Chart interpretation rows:
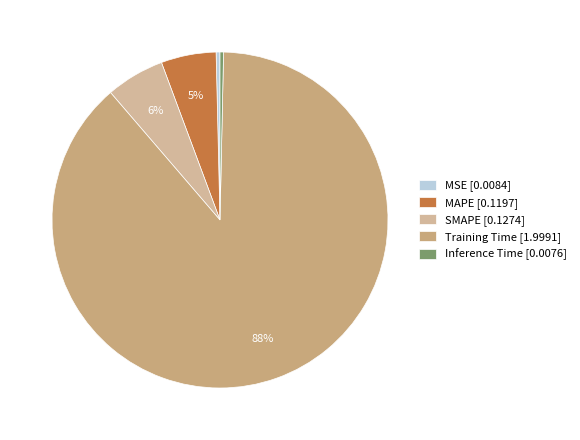

What percentage is the MAPE slice, to the nearest percent?

5%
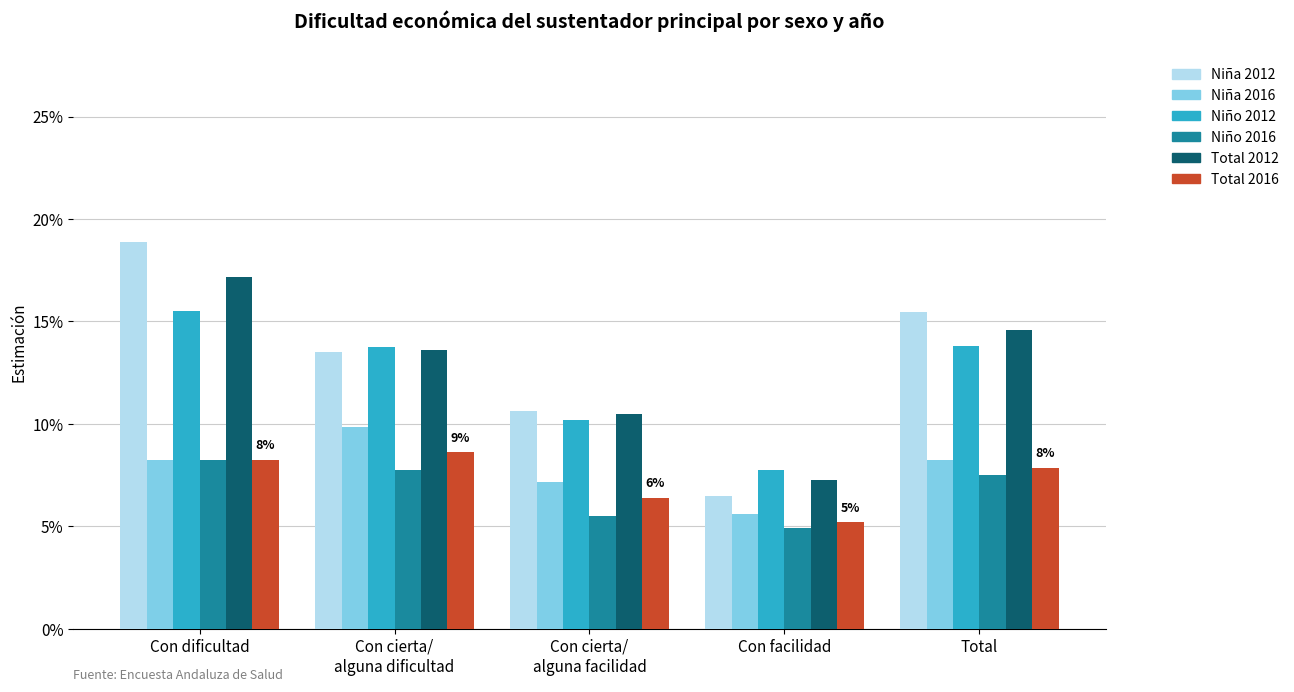

Is the value of Niño 2016 at Total greater than the value of Total 2016 at Con cierta/
alguna facilidad?

Yes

How to complete this task: Present each line of the rows above as a numbered list, skipping blank lines and leaving out the pictures.

Output of the task:
1. What percentage is the MAPE slice, to the nearest percent?
2. 5%
3. Is the value of Niño 2016 at Total greater than the value of Total 2016 at Con cierta/
4. alguna facilidad?
5. Yes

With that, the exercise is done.